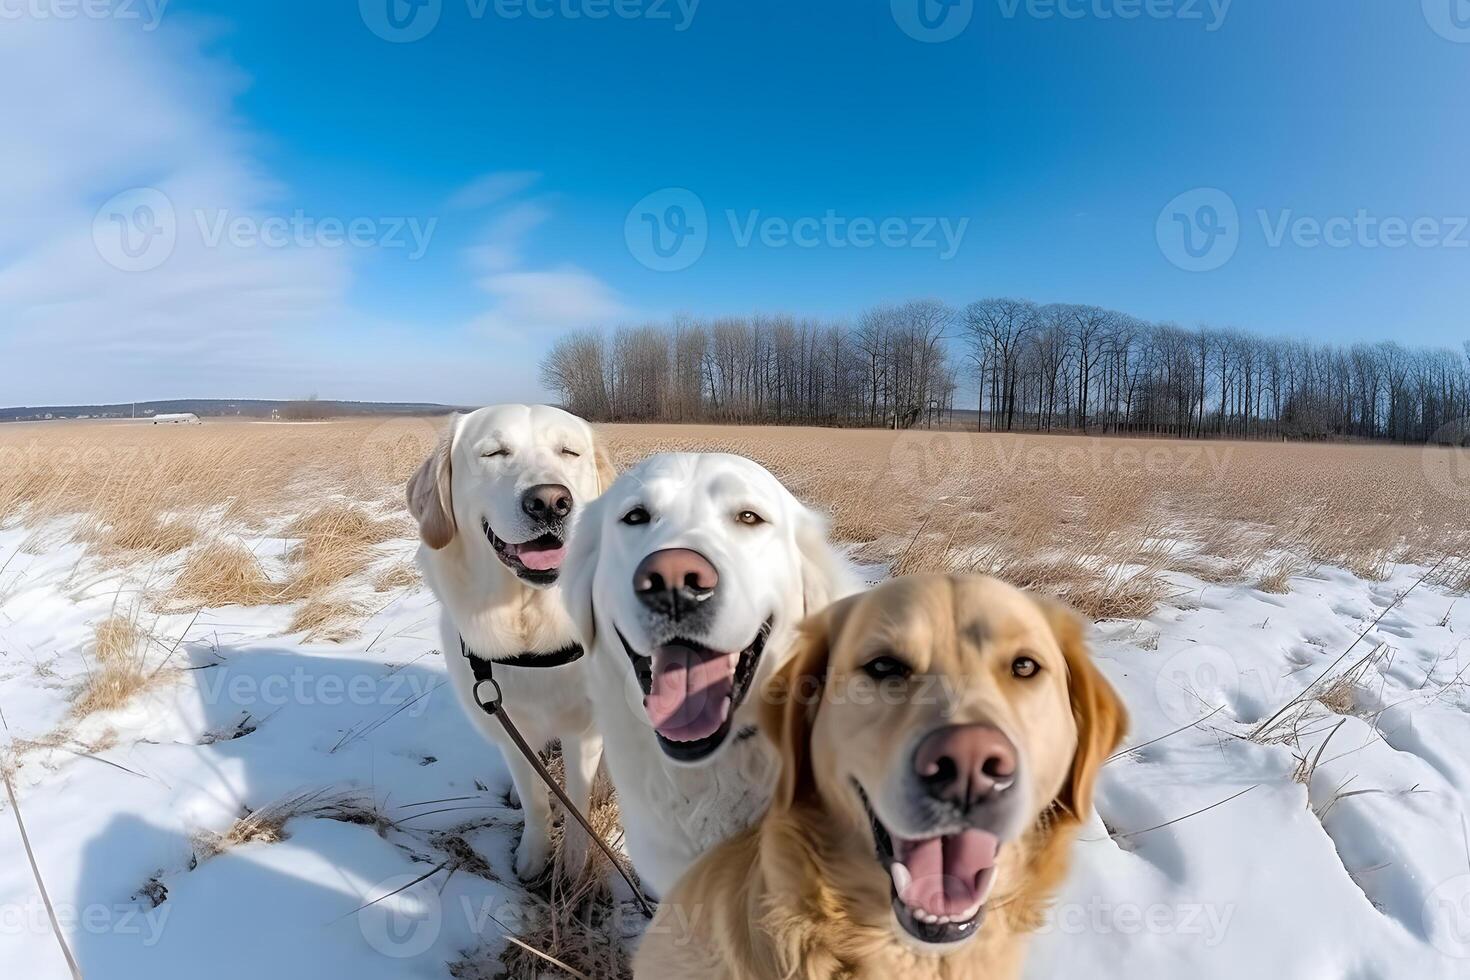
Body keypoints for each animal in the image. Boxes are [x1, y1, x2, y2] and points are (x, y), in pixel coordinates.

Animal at [405, 402, 611, 875]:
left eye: (569, 452)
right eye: (495, 453)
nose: (550, 502)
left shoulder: (586, 728)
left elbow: (578, 800)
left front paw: (573, 867)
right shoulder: (508, 722)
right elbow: (536, 798)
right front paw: (533, 856)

########

* _Work to complete_: Please count the lines of the material above that contain "right", and give only the number.

* _Exercise output_: 4